### Work to do
1 > In the passage on early television, what fascinated the writer about TV at that stage?
2 > Carry on the passage on early television from its last sentence.
*** Source document
At first, I glanced only casually, sat down and looked a while, then went about my business. But as we know, television is insidious, even a 6-inch diagonal. To lose your attention, it has to get down almost to postage-stamp size. My attention began not to be lost.

I'm always aware of and interested in the way media are used for effective, i.e. dramatic, presentation. I became fascinated with TV, but not, as you will be thinking, because of its astonishing power. It was exactly the opposite-its uncanny ineptitude at that stage of its existence. You wouldn't believe it.

Have you any idea how far television, with all its enormous faults and its pall of vacuity, has actually come from its beginnings as a communications medium? Beyond belief.

The few stations then on the air were, of course, network. The big radio powers had set up pilot plants, so to speak-not merely in FM radio, as was necessary for the smaller aspirants, but in actual TV. The networks could do it-we couldn't. These pilot stations were, exactly as we were in FM, non commercial, on a very small scale, operated by hook and by crook on tiny sustaining budgets. But they were there, on the air, and they could populate the few existing publicly sold receivers with actual pictures.
******
*** Supplied records
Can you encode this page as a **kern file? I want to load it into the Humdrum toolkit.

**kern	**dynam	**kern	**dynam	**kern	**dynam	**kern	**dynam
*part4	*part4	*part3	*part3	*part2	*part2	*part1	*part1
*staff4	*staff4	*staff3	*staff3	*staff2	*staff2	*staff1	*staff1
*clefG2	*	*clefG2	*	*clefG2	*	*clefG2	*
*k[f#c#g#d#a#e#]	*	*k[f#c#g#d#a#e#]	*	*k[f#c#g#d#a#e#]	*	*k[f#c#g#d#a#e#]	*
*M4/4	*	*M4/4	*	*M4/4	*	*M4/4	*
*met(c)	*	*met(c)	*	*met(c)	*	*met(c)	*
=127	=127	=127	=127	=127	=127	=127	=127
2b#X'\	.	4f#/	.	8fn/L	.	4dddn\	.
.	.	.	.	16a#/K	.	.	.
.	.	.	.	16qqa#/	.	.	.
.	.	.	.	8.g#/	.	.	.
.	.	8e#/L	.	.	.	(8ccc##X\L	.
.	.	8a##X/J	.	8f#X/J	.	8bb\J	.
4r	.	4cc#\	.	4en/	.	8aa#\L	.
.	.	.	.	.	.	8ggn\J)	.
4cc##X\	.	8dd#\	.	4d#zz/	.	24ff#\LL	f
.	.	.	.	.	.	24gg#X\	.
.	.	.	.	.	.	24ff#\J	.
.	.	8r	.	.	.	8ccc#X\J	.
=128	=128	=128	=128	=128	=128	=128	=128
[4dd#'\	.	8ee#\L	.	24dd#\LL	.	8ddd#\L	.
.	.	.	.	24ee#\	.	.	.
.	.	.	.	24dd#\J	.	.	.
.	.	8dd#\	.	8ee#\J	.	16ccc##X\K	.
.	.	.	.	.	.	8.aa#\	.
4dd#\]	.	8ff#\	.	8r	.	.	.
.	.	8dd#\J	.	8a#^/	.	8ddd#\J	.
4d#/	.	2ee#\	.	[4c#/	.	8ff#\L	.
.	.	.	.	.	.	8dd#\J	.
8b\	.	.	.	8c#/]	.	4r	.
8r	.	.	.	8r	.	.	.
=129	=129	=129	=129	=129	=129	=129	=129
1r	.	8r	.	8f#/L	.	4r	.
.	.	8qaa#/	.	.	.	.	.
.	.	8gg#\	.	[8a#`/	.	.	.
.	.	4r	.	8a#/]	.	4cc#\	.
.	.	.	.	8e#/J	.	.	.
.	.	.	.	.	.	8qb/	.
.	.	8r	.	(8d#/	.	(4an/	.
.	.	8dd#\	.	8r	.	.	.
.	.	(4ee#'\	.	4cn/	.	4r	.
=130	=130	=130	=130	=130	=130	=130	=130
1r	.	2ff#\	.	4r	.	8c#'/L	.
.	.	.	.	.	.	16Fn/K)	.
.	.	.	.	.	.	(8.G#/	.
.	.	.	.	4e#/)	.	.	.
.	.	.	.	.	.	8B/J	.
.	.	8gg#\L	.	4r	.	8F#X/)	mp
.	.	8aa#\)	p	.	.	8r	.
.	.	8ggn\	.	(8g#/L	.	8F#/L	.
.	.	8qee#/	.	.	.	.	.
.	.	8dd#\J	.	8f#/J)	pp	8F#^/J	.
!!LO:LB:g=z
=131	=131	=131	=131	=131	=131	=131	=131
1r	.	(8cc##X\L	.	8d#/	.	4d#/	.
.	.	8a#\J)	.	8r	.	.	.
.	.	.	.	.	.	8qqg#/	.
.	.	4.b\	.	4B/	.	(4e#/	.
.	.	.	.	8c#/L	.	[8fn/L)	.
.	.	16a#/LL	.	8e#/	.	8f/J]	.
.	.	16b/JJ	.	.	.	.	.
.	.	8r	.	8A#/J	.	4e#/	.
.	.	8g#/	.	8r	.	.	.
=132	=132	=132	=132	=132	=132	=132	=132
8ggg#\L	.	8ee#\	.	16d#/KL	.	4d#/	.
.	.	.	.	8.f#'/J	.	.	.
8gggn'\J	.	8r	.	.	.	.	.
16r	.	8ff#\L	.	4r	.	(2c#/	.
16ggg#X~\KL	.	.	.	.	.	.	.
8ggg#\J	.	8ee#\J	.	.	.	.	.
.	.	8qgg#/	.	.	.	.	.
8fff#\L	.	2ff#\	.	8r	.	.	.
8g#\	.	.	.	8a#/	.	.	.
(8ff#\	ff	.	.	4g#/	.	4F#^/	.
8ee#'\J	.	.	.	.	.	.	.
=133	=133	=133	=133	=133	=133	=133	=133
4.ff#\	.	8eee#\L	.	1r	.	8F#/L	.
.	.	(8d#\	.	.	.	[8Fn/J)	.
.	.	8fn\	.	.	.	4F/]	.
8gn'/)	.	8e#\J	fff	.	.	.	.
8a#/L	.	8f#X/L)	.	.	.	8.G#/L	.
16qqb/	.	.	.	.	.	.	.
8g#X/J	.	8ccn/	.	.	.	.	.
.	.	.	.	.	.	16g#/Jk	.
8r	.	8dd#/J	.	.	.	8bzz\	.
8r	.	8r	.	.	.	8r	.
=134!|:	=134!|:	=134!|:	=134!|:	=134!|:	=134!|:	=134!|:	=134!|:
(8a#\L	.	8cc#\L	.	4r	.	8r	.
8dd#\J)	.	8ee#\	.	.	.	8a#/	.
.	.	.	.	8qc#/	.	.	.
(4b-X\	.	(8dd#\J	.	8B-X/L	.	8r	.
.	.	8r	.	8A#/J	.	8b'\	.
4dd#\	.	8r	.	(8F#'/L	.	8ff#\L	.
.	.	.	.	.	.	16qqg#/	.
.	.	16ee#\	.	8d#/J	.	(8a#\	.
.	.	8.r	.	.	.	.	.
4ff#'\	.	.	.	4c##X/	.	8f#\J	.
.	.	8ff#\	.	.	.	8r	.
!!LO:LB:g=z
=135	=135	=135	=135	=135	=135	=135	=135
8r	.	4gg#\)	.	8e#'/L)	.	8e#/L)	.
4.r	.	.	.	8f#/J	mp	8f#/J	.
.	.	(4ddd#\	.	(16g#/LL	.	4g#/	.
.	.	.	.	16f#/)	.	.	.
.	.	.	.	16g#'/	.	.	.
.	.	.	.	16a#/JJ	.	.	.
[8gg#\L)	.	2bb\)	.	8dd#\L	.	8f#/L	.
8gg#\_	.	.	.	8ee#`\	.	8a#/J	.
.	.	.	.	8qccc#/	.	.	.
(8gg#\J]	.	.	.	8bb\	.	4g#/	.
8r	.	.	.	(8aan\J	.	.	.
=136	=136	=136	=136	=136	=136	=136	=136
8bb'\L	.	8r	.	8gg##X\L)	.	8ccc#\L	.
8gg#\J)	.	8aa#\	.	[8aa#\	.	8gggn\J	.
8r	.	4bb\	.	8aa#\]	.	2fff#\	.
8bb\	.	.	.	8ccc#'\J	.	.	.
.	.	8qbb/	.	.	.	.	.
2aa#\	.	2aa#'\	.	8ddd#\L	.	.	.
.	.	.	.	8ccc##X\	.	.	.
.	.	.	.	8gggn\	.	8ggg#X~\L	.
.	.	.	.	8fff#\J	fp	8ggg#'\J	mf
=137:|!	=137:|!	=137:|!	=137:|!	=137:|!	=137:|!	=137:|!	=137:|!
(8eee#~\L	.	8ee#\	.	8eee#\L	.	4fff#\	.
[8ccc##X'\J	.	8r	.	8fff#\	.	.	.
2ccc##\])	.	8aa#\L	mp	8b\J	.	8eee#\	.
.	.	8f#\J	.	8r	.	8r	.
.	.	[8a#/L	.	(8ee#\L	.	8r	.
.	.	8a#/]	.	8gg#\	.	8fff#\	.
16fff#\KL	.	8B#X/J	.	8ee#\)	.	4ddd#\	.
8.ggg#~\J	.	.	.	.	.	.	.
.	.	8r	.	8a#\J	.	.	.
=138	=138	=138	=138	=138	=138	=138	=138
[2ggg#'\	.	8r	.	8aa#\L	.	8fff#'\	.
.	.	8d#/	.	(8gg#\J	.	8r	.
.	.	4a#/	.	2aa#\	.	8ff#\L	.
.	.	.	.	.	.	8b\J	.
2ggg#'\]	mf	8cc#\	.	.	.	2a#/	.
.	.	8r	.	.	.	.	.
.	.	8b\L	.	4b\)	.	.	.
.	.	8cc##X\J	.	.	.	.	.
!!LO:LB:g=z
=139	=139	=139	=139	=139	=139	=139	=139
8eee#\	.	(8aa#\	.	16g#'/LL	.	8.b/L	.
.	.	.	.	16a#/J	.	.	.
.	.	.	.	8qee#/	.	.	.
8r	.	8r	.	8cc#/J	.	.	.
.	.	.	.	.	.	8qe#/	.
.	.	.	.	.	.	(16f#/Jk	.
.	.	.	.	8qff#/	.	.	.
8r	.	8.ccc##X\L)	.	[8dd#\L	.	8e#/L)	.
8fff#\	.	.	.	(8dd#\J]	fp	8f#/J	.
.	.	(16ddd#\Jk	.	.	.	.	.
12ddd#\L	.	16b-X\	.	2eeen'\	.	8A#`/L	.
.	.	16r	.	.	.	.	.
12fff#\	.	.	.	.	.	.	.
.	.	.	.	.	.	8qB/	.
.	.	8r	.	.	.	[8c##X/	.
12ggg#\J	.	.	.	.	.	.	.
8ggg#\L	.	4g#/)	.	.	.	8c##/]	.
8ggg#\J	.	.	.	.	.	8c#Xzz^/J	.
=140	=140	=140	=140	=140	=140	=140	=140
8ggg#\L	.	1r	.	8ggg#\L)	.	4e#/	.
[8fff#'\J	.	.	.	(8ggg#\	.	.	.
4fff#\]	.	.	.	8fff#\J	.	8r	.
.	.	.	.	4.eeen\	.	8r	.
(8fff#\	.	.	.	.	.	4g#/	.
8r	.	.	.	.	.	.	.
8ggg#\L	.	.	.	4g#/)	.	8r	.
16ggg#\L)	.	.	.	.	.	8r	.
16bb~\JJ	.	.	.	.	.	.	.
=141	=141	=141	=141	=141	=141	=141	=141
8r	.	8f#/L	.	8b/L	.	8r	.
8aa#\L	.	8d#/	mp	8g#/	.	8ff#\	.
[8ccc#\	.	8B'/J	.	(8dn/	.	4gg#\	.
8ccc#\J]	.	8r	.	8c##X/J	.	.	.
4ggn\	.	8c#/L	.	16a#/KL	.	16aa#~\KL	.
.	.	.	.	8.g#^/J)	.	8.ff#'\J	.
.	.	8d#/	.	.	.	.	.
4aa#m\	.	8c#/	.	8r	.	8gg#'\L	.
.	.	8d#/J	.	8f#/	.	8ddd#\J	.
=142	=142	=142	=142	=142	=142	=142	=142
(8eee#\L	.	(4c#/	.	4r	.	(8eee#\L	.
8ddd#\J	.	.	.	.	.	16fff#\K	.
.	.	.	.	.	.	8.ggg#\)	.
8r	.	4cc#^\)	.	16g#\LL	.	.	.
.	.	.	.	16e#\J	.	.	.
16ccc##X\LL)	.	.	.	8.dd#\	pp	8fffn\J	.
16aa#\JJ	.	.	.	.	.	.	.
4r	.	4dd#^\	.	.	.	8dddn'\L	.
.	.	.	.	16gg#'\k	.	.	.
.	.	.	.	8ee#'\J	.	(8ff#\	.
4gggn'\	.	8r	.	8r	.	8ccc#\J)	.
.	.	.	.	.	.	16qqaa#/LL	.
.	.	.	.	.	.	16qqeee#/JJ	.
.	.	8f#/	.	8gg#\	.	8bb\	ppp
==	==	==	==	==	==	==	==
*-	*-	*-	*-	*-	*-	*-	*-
******
### Answers to the tasks
1 > Its uncanny ineptitude at that stage of its existence.

2 >
What you saw, then, aside from early news-casting (just a man reading a script against a blank background) was what amounted to a small apartment, rebuilt into a makeshift studio.

There was a main "stage" or room, and various doors, always the same, giving access to some very restricted areas behind stage. I sensed that there must be at least 3 feet of cramped closet space back there, where the participants-the actors and performers and whatnot-had to conceal themselves, and from which they made their en trances and exits.

Scenery? The most rudimentary, on the order of a very amateur improvised theatrical show. A drape here, a chair and table, a couch, maybe one picture on a wall just to look homey. No outdoor scenes. We didn't have TV out doors, short of some enormous van full of equipment-and it was not a time to set up that sort of thing.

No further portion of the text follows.